▶ [Task to carry out]:
Set out the lines in these records as a Markdown table with a "Row" column for the row number and a "Line" column for the line itself, and omit any blank lines.

Extracted page text records
===

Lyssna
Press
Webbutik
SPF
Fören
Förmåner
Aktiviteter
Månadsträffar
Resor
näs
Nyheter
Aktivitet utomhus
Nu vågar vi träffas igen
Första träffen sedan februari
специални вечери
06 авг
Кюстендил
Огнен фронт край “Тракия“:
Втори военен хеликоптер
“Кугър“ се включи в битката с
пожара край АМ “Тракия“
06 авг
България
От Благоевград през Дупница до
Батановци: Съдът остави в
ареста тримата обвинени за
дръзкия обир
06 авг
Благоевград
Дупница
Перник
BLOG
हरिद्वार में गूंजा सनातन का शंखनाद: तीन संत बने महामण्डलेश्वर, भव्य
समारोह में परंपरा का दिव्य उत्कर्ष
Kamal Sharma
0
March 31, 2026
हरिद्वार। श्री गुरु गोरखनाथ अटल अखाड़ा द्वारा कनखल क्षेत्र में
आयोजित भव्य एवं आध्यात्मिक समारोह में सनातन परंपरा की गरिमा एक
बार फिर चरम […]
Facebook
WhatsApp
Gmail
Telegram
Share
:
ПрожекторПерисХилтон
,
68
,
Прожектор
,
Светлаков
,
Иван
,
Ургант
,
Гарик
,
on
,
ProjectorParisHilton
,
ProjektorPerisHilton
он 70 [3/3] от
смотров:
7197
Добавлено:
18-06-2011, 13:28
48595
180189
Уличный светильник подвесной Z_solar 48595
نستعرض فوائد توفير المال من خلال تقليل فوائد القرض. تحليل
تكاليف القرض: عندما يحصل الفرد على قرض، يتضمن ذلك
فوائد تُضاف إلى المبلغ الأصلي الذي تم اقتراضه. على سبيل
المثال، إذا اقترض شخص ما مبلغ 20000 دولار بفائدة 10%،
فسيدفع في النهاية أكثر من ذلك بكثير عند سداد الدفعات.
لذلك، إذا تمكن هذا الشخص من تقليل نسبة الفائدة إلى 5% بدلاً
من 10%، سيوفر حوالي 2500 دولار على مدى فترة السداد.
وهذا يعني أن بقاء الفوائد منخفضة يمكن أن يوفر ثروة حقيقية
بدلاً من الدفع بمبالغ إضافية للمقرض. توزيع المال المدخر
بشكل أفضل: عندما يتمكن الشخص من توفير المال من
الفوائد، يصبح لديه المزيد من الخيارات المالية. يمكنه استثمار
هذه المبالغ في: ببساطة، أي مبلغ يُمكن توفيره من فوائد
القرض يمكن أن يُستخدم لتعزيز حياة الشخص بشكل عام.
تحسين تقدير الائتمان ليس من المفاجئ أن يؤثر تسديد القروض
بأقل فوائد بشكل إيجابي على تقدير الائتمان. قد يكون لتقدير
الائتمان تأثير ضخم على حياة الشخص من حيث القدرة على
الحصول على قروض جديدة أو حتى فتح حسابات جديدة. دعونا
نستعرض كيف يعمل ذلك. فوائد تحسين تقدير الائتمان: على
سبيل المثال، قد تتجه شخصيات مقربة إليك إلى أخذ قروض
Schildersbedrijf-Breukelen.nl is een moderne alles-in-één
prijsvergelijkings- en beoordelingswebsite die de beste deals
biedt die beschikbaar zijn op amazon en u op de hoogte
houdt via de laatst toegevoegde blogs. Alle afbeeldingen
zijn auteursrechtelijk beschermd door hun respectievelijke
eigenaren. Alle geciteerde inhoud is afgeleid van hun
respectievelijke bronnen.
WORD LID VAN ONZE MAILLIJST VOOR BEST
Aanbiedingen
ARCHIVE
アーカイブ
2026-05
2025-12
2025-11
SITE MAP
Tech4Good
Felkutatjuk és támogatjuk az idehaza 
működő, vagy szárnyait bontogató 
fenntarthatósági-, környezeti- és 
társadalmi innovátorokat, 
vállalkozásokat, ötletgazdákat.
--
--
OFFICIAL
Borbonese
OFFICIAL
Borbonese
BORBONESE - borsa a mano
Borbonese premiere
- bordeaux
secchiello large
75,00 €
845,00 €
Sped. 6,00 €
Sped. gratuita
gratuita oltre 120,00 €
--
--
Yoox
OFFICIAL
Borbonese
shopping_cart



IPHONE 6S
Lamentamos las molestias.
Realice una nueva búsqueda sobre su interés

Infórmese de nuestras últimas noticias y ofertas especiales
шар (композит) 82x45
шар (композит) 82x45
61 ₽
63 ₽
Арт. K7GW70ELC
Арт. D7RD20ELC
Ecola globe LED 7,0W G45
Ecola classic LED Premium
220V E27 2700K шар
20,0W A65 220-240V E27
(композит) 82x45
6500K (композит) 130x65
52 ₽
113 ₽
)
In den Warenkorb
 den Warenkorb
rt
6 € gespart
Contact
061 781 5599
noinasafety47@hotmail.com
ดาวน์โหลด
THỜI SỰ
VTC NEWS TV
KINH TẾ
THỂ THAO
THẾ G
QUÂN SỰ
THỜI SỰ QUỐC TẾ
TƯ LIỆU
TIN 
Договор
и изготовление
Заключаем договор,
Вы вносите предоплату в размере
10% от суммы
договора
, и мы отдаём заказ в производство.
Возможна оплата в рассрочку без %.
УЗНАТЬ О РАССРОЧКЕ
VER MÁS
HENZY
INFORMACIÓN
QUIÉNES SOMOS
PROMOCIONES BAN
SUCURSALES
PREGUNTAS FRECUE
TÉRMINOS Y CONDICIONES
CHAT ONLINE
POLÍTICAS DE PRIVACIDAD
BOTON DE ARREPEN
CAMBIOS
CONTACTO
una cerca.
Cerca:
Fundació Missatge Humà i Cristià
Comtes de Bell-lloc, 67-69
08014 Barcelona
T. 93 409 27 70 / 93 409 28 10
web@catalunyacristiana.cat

===

▶ [Exercise solution]:
| Row | Line |
|---|---|
| 1 | Lyssna |
| 2 | Press |
| 3 | Webbutik |
| 4 | SPF |
| 5 | Fören |
| 6 | Förmåner |
| 7 | Aktiviteter |
| 8 | Månadsträffar |
| 9 | Resor |
| 10 | näs |
| 11 | Nyheter |
| 12 | Aktivitet utomhus |
| 13 | Nu vågar vi träffas igen |
| 14 | Första träffen sedan februari |
| 15 | специални вечери |
| 16 | 06 авг |
| 17 | Кюстендил |
| 18 | Огнен фронт край “Тракия“: |
| 19 | Втори военен хеликоптер |
| 20 | “Кугър“ се включи в битката с |
| 21 | пожара край АМ “Тракия“ |
| 22 | 06 авг |
| 23 | България |
| 24 | От Благоевград през Дупница до |
| 25 | Батановци: Съдът остави в |
| 26 | ареста тримата обвинени за |
| 27 | дръзкия обир |
| 28 | 06 авг |
| 29 | Благоевград |
| 30 | Дупница |
| 31 | Перник |
| 32 | BLOG |
| 33 | हरिद्वार में गूंजा सनातन का शंखनाद: तीन संत बने महामण्डलेश्वर, भव्य |
| 34 | समारोह में परंपरा का दिव्य उत्कर्ष |
| 35 | Kamal Sharma |
| 36 | 0 |
| 37 | March 31, 2026 |
| 38 | हरिद्वार। श्री गुरु गोरखनाथ अटल अखाड़ा द्वारा कनखल क्षेत्र में |
| 39 | आयोजित भव्य एवं आध्यात्मिक समारोह में सनातन परंपरा की गरिमा एक |
| 40 | बार फिर चरम […] |
| 41 | Facebook |
| 42 | WhatsApp |
| 43 | Gmail |
| 44 | Telegram |
| 45 | Share |
| 46 | : |
| 47 | ПрожекторПерисХилтон |
| 48 | , |
| 49 | 68 |
| 50 | , |
| 51 | Прожектор |
| 52 | , |
| 53 | Светлаков |
| 54 | , |
| 55 | Иван |
| 56 | , |
| 57 | Ургант |
| 58 | , |
| 59 | Гарик |
| 60 | , |
| 61 | on |
| 62 | , |
| 63 | ProjectorParisHilton |
| 64 | , |
| 65 | ProjektorPerisHilton |
| 66 | он 70 [3/3] от |
| 67 | смотров: |
| 68 | 7197 |
| 69 | Добавлено: |
| 70 | 18-06-2011, 13:28 |
| 71 | 48595 |
| 72 | 180189 |
| 73 | Уличный светильник подвесной Z_solar 48595 |
| 74 | نستعرض فوائد توفير المال من خلال تقليل فوائد القرض. تحليل |
| 75 | تكاليف القرض: عندما يحصل الفرد على قرض، يتضمن ذلك |
| 76 | فوائد تُضاف إلى المبلغ الأصلي الذي تم اقتراضه. على سبيل |
| 77 | المثال، إذا اقترض شخص ما مبلغ 20000 دولار بفائدة 10%، |
| 78 | فسيدفع في النهاية أكثر من ذلك بكثير عند سداد الدفعات. |
| 79 | لذلك، إذا تمكن هذا الشخص من تقليل نسبة الفائدة إلى 5% بدلاً |
| 80 | من 10%، سيوفر حوالي 2500 دولار على مدى فترة السداد. |
| 81 | وهذا يعني أن بقاء الفوائد منخفضة يمكن أن يوفر ثروة حقيقية |
| 82 | بدلاً من الدفع بمبالغ إضافية للمقرض. توزيع المال المدخر |
| 83 | بشكل أفضل: عندما يتمكن الشخص من توفير المال من |
| 84 | الفوائد، يصبح لديه المزيد من الخيارات المالية. يمكنه استثمار |
| 85 | هذه المبالغ في: ببساطة، أي مبلغ يُمكن توفيره من فوائد |
| 86 | القرض يمكن أن يُستخدم لتعزيز حياة الشخص بشكل عام. |
| 87 | تحسين تقدير الائتمان ليس من المفاجئ أن يؤثر تسديد القروض |
| 88 | بأقل فوائد بشكل إيجابي على تقدير الائتمان. قد يكون لتقدير |
| 89 | الائتمان تأثير ضخم على حياة الشخص من حيث القدرة على |
| 90 | الحصول على قروض جديدة أو حتى فتح حسابات جديدة. دعونا |
| 91 | نستعرض كيف يعمل ذلك. فوائد تحسين تقدير الائتمان: على |
| 92 | سبيل المثال، قد تتجه شخصيات مقربة إليك إلى أخذ قروض |
| 93 | Schildersbedrijf-Breukelen.nl is een moderne alles-in-één |
| 94 | prijsvergelijkings- en beoordelingswebsite die de beste deals |
| 95 | biedt die beschikbaar zijn op amazon en u op de hoogte |
| 96 | houdt via de laatst toegevoegde blogs. Alle afbeeldingen |
| 97 | zijn auteursrechtelijk beschermd door hun respectievelijke |
| 98 | eigenaren. Alle geciteerde inhoud is afgeleid van hun |
| 99 | respectievelijke bronnen. |
| 100 | WORD LID VAN ONZE MAILLIJST VOOR BEST |
| 101 | Aanbiedingen |
| 102 | ARCHIVE |
| 103 | アーカイブ |
| 104 | 2026-05 |
| 105 | 2025-12 |
| 106 | 2025-11 |
| 107 | SITE MAP |
| 108 | Tech4Good |
| 109 | Felkutatjuk és támogatjuk az idehaza  |
| 110 | működő, vagy szárnyait bontogató  |
| 111 | fenntarthatósági-, környezeti- és  |
| 112 | társadalmi innovátorokat,  |
| 113 | vállalkozásokat, ötletgazdákat. |
| 114 | -- |
| 115 | -- |
| 116 | OFFICIAL |
| 117 | Borbonese |
| 118 | OFFICIAL |
| 119 | Borbonese |
| 120 | BORBONESE - borsa a mano |
| 121 | Borbonese premiere |
| 122 | - bordeaux |
| 123 | secchiello large |
| 124 | 75,00 € |
| 125 | 845,00 € |
| 126 | Sped. 6,00 € |
| 127 | Sped. gratuita |
| 128 | gratuita oltre 120,00 € |
| 129 | -- |
| 130 | -- |
| 131 | Yoox |
| 132 | OFFICIAL |
| 133 | Borbonese |
| 134 | shopping_cart |
| 135 |  |
| 136 |  |
| 137 |  |
| 138 | IPHONE 6S |
| 139 | Lamentamos las molestias. |
| 140 | Realice una nueva búsqueda sobre su interés |
| 141 |  |
| 142 | Infórmese de nuestras últimas noticias y ofertas especiales |
| 143 | шар (композит) 82x45 |
| 144 | шар (композит) 82x45 |
| 145 | 61 ₽ |
| 146 | 63 ₽ |
| 147 | Арт. K7GW70ELC |
| 148 | Арт. D7RD20ELC |
| 149 | Ecola globe LED 7,0W G45 |
| 150 | Ecola classic LED Premium |
| 151 | 220V E27 2700K шар |
| 152 | 20,0W A65 220-240V E27 |
| 153 | (композит) 82x45 |
| 154 | 6500K (композит) 130x65 |
| 155 | 52 ₽ |
| 156 | 113 ₽ |
| 157 | ) |
| 158 | In den Warenkorb |
| 159 |  den Warenkorb |
| 160 | rt |
| 161 | 6 € gespart |
| 162 | Contact |
| 163 | 061 781 5599 |
| 164 | noinasafety47@hotmail.com |
| 165 | ดาวน์โหลด |
| 166 | THỜI SỰ |
| 167 | VTC NEWS TV |
| 168 | KINH TẾ |
| 169 | THỂ THAO |
| 170 | THẾ G |
| 171 | QUÂN SỰ |
| 172 | THỜI SỰ QUỐC TẾ |
| 173 | TƯ LIỆU |
| 174 | TIN  |
| 175 | Договор |
| 176 | и изготовление |
| 177 | Заключаем договор, |
| 178 | Вы вносите предоплату в размере |
| 179 | 10% от суммы |
| 180 | договора |
| 181 | , и мы отдаём заказ в производство. |
| 182 | Возможна оплата в рассрочку без %. |
| 183 | УЗНАТЬ О РАССРОЧКЕ |
| 184 | VER MÁS |
| 185 | HENZY |
| 186 | INFORMACIÓN |
| 187 | QUIÉNES SOMOS |
| 188 | PROMOCIONES BAN |
| 189 | SUCURSALES |
| 190 | PREGUNTAS FRECUE |
| 191 | TÉRMINOS Y CONDICIONES |
| 192 | CHAT ONLINE |
| 193 | POLÍTICAS DE PRIVACIDAD |
| 194 | BOTON DE ARREPEN |
| 195 | CAMBIOS |
| 196 | CONTACTO |
| 197 | una cerca. |
| 198 | Cerca: |
| 199 | Fundació Missatge Humà i Cristià |
| 200 | Comtes de Bell-lloc, 67-69 |
| 201 | 08014 Barcelona |
| 202 | T. 93 409 27 70 / 93 409 28 10 |
| 203 | web@catalunyacristiana.cat |